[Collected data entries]
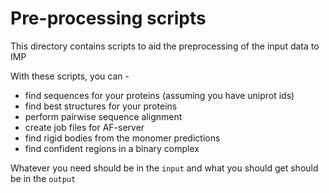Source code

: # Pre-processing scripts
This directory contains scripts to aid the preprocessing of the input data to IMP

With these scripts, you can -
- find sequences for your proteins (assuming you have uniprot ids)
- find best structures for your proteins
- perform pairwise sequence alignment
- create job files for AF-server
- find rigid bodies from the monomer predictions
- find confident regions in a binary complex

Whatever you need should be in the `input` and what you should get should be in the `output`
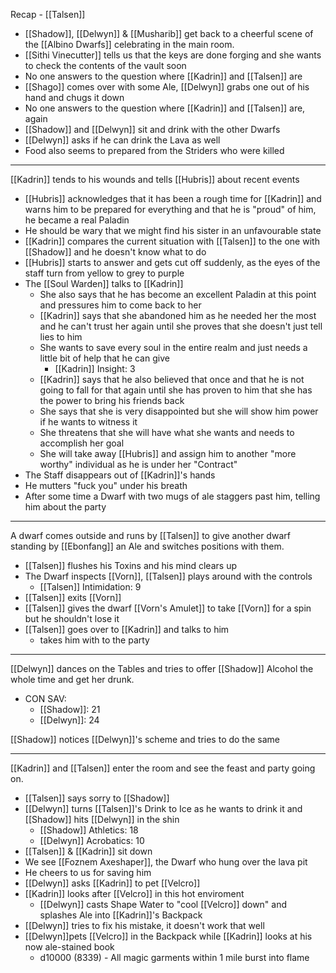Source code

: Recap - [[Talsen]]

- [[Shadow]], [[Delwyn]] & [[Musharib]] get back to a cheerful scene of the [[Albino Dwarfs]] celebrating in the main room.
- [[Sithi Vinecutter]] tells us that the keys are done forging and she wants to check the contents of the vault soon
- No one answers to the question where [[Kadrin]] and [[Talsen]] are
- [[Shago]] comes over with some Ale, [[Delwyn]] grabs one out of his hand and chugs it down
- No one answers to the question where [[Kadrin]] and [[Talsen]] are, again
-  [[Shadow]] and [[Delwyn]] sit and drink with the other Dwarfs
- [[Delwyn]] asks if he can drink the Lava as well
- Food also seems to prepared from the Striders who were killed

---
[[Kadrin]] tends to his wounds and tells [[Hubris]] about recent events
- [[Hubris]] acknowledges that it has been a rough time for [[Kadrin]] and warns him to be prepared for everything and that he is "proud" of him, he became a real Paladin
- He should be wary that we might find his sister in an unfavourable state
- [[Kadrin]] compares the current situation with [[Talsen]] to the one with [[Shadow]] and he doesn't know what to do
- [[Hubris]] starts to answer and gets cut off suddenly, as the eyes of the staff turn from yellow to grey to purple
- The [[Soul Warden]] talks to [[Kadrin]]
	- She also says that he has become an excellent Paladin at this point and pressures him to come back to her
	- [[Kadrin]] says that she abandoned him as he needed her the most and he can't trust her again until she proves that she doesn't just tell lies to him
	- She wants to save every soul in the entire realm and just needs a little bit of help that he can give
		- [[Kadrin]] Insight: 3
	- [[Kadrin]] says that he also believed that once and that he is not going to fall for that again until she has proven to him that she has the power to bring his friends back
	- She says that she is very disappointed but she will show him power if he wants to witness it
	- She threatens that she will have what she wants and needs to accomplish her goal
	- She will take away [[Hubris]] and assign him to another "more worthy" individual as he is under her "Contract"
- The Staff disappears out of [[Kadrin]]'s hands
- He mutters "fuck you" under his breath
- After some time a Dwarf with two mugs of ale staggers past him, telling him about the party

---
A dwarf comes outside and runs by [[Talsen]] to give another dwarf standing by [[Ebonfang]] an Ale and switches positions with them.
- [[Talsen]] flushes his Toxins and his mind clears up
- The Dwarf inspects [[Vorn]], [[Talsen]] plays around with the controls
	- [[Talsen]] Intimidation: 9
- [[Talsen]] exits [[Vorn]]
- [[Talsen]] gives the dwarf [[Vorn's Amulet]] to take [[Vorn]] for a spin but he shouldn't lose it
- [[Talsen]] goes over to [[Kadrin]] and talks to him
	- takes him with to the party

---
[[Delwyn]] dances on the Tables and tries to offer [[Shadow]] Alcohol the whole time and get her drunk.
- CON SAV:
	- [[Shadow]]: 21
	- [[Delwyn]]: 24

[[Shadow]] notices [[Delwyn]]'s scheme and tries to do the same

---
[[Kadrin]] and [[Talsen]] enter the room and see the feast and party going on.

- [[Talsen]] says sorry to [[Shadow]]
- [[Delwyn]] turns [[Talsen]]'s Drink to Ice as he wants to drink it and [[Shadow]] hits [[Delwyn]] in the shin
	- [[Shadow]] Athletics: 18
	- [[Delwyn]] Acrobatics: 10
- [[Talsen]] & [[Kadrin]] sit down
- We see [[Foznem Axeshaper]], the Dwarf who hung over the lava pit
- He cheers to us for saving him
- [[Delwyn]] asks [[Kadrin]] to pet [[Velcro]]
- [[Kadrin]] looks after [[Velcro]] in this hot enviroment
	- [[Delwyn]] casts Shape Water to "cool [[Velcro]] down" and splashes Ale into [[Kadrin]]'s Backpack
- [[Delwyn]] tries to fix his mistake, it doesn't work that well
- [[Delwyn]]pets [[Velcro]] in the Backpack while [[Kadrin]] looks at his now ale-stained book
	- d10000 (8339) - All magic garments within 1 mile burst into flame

--

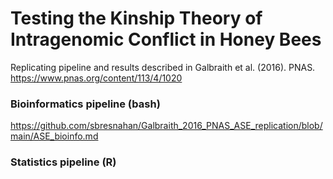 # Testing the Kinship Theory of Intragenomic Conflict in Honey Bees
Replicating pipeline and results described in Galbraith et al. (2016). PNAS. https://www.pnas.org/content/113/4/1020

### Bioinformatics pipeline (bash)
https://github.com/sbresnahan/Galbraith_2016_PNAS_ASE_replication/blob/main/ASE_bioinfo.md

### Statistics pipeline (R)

* * *

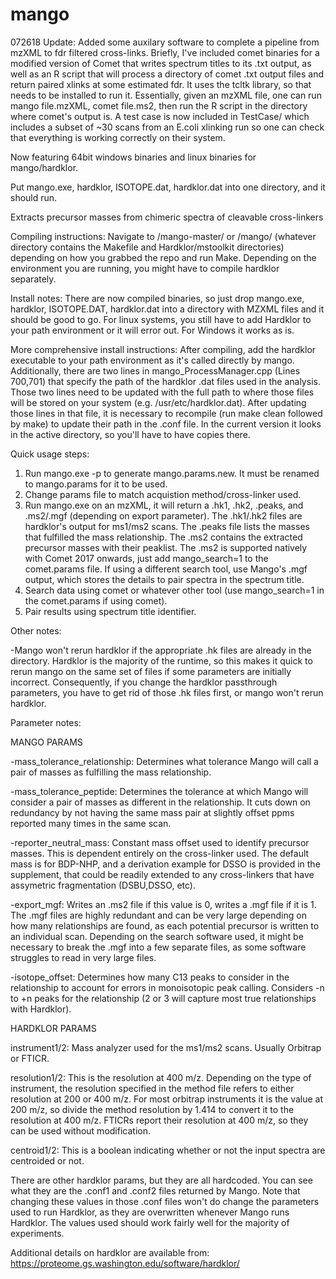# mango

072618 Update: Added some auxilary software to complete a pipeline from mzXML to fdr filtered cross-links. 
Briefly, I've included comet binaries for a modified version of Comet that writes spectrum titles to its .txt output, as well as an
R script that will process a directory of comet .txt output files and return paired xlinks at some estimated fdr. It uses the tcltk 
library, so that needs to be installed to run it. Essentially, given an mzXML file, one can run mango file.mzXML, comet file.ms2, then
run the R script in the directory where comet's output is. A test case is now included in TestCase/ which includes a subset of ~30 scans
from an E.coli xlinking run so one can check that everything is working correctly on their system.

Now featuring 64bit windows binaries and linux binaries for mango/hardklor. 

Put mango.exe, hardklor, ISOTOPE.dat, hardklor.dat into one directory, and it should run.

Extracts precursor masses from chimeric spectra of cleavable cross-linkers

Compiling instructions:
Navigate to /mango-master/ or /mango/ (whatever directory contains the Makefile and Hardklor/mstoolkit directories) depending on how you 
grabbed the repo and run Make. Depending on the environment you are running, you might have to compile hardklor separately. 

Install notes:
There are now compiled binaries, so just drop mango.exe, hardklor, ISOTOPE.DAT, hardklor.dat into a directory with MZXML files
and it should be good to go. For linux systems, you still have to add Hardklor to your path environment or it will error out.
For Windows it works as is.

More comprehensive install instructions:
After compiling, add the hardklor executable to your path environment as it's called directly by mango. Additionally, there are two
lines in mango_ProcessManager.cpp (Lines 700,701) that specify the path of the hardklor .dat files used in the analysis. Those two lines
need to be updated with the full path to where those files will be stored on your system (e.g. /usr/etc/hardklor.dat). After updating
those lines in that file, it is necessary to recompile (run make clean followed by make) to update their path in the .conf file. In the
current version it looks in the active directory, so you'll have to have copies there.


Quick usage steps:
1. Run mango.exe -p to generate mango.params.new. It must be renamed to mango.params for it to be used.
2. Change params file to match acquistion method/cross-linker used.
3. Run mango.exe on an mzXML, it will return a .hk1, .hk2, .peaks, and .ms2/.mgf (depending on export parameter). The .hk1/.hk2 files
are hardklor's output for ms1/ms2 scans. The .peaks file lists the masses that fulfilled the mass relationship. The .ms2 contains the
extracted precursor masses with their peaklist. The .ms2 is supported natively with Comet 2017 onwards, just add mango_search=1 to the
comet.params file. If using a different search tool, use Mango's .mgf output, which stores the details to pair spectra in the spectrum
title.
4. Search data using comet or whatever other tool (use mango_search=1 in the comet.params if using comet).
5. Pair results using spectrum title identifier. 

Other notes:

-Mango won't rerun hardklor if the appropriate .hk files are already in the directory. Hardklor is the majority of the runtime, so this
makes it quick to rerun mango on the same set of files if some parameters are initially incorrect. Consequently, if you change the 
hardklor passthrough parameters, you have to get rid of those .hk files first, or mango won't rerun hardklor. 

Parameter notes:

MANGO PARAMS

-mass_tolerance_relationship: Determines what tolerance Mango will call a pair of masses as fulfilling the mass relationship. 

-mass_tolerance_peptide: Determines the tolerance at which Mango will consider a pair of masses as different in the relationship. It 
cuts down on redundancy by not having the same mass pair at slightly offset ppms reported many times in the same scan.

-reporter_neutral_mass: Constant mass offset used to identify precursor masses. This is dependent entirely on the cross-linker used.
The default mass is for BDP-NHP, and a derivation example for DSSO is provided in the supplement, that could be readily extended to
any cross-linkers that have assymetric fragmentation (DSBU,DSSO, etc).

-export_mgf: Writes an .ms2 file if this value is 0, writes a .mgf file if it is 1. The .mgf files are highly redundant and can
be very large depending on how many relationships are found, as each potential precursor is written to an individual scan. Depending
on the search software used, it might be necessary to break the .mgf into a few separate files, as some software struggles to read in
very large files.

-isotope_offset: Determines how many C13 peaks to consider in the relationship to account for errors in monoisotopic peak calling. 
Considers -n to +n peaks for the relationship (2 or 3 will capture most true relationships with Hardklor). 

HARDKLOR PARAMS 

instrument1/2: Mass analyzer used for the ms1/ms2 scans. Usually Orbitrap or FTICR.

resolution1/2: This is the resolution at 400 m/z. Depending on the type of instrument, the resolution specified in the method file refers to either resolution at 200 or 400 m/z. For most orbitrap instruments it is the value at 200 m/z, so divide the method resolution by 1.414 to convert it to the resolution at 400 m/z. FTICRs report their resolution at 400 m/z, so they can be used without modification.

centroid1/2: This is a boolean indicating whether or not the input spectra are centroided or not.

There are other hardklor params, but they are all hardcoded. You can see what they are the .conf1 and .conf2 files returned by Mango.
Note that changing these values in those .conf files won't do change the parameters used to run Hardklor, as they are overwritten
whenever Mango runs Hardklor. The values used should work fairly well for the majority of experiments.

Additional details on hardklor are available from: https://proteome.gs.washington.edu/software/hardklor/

> _Instructions for the task_: Would you copy out every line in the records that includes the string "input"?

> _Expected answer_:
This directory contains scripts to aid the preprocessing of the input data to IMP
Whatever you need should be in the `input` and what you should get should be in the `output`
centroid1/2: This is a boolean indicating whether or not the input spectra are centroided or not.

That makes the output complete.